O elenco da montagem, encena nos jardins do Museu da República: seriedade do trabalho
conquista até os adultos


Crítica publicada no Jornal do Brasil – Caderno B
Por Lucia Cerrone – Rio de Janeiro – 13.07.1996

 

Barra

O público escolhe sua trama 

Gaspar Filho, conhecido profissional da arte do esgrima e outras lutas coreográficas, sempre esteve nas fichas técnicas de preparação de elenco em peças que exigiam ação e aventura capa espada. No ano passado, assumiu a direção de seu próprio espetáculo com indiscutível bom gosto. Robin Hood, montado nos jardins da PUC, tinha todos os ingredientes de uma peça onde o público, mesmo sem um convite explícito, acabava se envolvendo na encenação, ou, melhor ainda, se tornava parte integrante do bando de Sherwood.

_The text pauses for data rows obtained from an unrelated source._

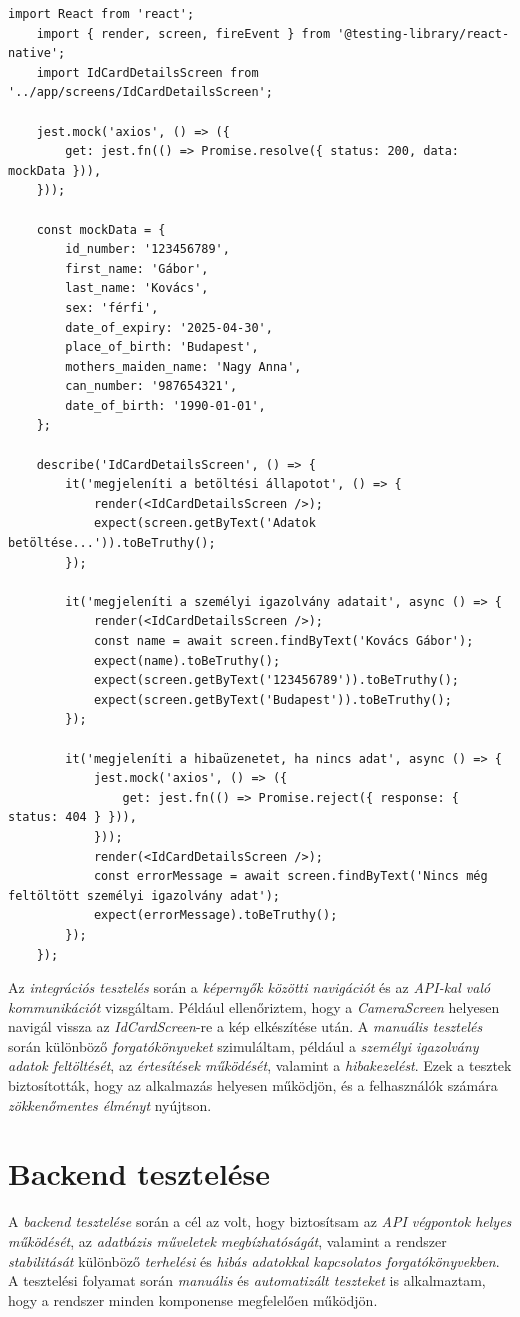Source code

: \documentclass[
]{thesis-ekf}
\theoremstyle{definition}
\theoremstyle{remark}
\begin{document}
\begin{lstlisting}[style=myjavascript, caption={Funkció teszt}, label=kod-javascript1]
	import React from 'react';
	import { render, screen, fireEvent } from '@testing-library/react-native';
	import IdCardDetailsScreen from '../app/screens/IdCardDetailsScreen';
	
	jest.mock('axios', () => ({
		get: jest.fn(() => Promise.resolve({ status: 200, data: mockData })),
	}));
	
	const mockData = {
		id_number: '123456789',
		first_name: 'Gábor',
		last_name: 'Kovács',
		sex: 'férfi',
		date_of_expiry: '2025-04-30',
		place_of_birth: 'Budapest',
		mothers_maiden_name: 'Nagy Anna',
		can_number: '987654321',
		date_of_birth: '1990-01-01',
	};
	
	describe('IdCardDetailsScreen', () => {
		it('megjeleníti a betöltési állapotot', () => {
			render(<IdCardDetailsScreen />);
			expect(screen.getByText('Adatok betöltése...')).toBeTruthy();
		});
		
		it('megjeleníti a személyi igazolvány adatait', async () => {
			render(<IdCardDetailsScreen />);
			const name = await screen.findByText('Kovács Gábor');
			expect(name).toBeTruthy();
			expect(screen.getByText('123456789')).toBeTruthy();
			expect(screen.getByText('Budapest')).toBeTruthy();
		});
		
		it('megjeleníti a hibaüzenetet, ha nincs adat', async () => {
			jest.mock('axios', () => ({
				get: jest.fn(() => Promise.reject({ response: { status: 404 } })),
			}));
			render(<IdCardDetailsScreen />);
			const errorMessage = await screen.findByText('Nincs még feltöltött személyi igazolvány adat');
			expect(errorMessage).toBeTruthy();
		});
	});
\end{lstlisting}

Az \emph{integrációs tesztelés} során a \emph{képernyők közötti navigációt} és az \emph{API-kal való kommunikációt} vizsgáltam. Például ellenőriztem, hogy a \emph{CameraScreen} helyesen navigál vissza az \emph{IdCardScreen}-re a kép elkészítése után. A \emph{manuális tesztelés} során különböző \emph{forgatókönyveket} szimuláltam, például a \emph{személyi igazolvány adatok feltöltését}, az \emph{értesítések működését}, valamint a \emph{hibakezelést}. Ezek a tesztek biztosították, hogy az alkalmazás helyesen működjön, és a felhasználók számára \emph{zökkenőmentes élményt} nyújtson.

\section{Backend tesztelése} A \emph{backend tesztelése} során a cél az volt, hogy biztosítsam az \emph{API végpontok helyes működését}, az \emph{adatbázis műveletek megbízhatóságát}, valamint a rendszer \emph{stabilitását} különböző \emph{terhelési} és \emph{hibás adatokkal kapcsolatos forgatókönyvekben}. A tesztelési folyamat során \emph{manuális} és \emph{automatizált teszteket} is alkalmaztam, hogy a rendszer minden komponense megfelelően működjön.
\end{document}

Tarefa nada fácil para espectadores acostumados ao conforto das poltronas do teatro e às vezes completamente avessos aos espetáculos itinerantes.

Sonho de uma Noite de Verão, novo espetáculo de Gaspar, nos jardins do Museu da República, põe o espectador na trama como mero assistente. Desfeita a cumplicidade, o espetáculo procura outros encantos, deixando a critério do público escolher sua trama favorita, passando por outras para não perder o fio do enredo.

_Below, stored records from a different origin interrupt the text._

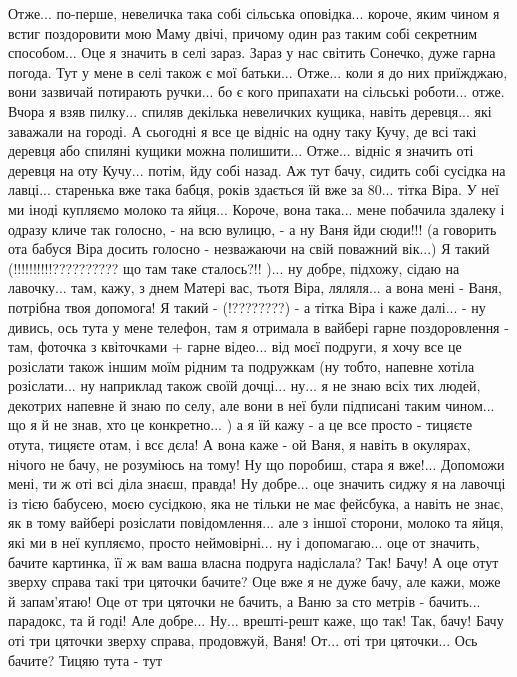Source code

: Отже... по-перше,
невеличка така собі сільська оповідка...  короче, яким чином я встиг
поздоровити мою Маму двічі, причому один раз таким собі секретним способом...
Оце я значить в селі зараз. Зараз у нас світить Сонечко, дуже гарна погода. Тут
у мене в селі також є мої батьки...  Отже... коли я до них приїжджаю, вони
зазвичай потирають ручки... бо є кого припахати на сільські роботи... отже.
Вчора я взяв пилку...  спиляв декілька невеличких кущика, навіть деревця... які
заважали на городі. А сьогодні я все це відніс на одну таку Кучу, де всі такі
деревця або спиляні кущики можна полишити...  Отже... відніс я значить оті
деревця на оту Кучу...  потім, йду собі назад. Аж тут бачу, сидить собі сусідка
на лавці... старенька вже така бабця, років здається їй вже за 80... тітка
Віра. У неї ми іноді купляємо молоко та яйця... Короче, вона така... мене
побачила здалеку і одразу кличе так голосно, - на всю вулицю, - а ну Ваня йди
сюди!!! (а говорить ота бабуся Віра досить голосно - незважаючи на свій
поважний вік...) Я такий (!!!!!!!!!!?????????? що там таке сталось?!! )...  ну
добре, підхожу, сідаю на лавочку... там, кажу, з днем Матері вас, тьотя Віра,
ляляля... а вона мені - Ваня, потрібна твоя допомога! Я такий - (!????????) - а
тітка Віра і каже далі... - ну дивись, ось тута у мене телефон, там я отримала
в вайбері гарне поздоровлення - там, фоточка з квіточками + гарне відео... від
моєї подруги, я хочу все це розіслати також іншим моїм рідним та подружкам (ну
тобто, напевне хотіла розіслати... ну наприклад також своїй дочці... ну... я не
знаю всіх тих людей, декотрих напевне й знаю по селу, але вони в неї були
підписані таким чином... що я й не знав, хто це конкретно... ) а я їй кажу - а
це все просто - тицяєте отута, тицяєте отам, і всє дєла! А вона каже - ой Ваня,
я навіть в окулярах, нічого не бачу, не розуміюсь на тому! Ну що поробиш, стара
я вже!...  Допоможи мені, ти ж оті всі діла знаєш, правда!  Ну добре... оце
значить сиджу я на лавочці із тією бабусею, моєю сусідкою, яка не тільки не має
фейсбука, а навіть не знає, як в тому вайбері розіслати повідомлення... але з
іншої сторони, молоко та яйця, які ми в неї купляємо, просто неймовірні...  ну
і допомагаю... оце от значить, бачите картинка, її ж вам ваша власна подруга
надіслала?  Так! Бачу! А оце отут зверху справа такі три цяточки бачите?  Оце
вже я не дуже бачу, але кажи, може й запам'ятаю! Оце от три цяточки не бачить,
а Ваню за сто метрів - бачить...  парадокс, та й годі!  Але добре... Ну...
врешті-решт каже, що так! Так, бачу!  Бачу оті три цяточки зверху справа,
продовжуй, Ваня!  От... оті три цяточки... Ось бачите? Тицяю тута - тут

O texto de Shakespeare, traduzido por Bárbara Heliodora, tem adaptação de Clara Góes e Vinícius Marques. A versão compactada mantém os muitos personagens, tornando a rama confusa em alguns momentos. Teseu e Hipólita preparam seu casamento, mas são interrompidos por Egeu, cidadão importante que apela para a execução da lei ateniense contra a sua filha Hérmia, que se recusa a casar com Demétrio, já que está apaixonada por Lisandro. Hérmia e Lisandro planejam fugir para a floresta, mas caem no erro de contar tudo para Helena, apaixonada por Demétrio, que lhe revela o segredo, a esperança de conseguir seu amor. Na floresta, Oberon e Titânia lutam pela posse de um criado indiano. Oberon recorre a Puck, um espírito da floresta, para pingar uma poção mágica nos olhos de Titânia, que a fará se apaixonar pela primeira pessoa que vir. Mas Oberon vê também Helena implorar pelo amor de Demétrio e resolve tomar partido. Puck se confunde e pinga a poção nos olhos de Lisandro, que abandona Hérmia e se apaixona por Helena. Ainda na floresta um grupo de saltimbancos atenienses ensaia a Lamentável comédia narrando a morte de Piramo e Tisbe.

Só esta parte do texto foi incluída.